WRITTEN INSTRUCTION »
Reproduce every line of the data below verbatim, with no changes.

RECORDED INFORMATION »
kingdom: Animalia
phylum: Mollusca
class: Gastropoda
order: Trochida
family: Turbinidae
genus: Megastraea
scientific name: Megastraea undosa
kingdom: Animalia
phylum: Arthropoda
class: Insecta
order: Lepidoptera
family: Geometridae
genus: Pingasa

RESULT »
kingdom: Animalia
phylum: Mollusca
class: Gastropoda
order: Trochida
family: Turbinidae
genus: Megastraea
scientific name: Megastraea undosa
kingdom: Animalia
phylum: Arthropoda
class: Insecta
order: Lepidoptera
family: Geometridae
genus: Pingasa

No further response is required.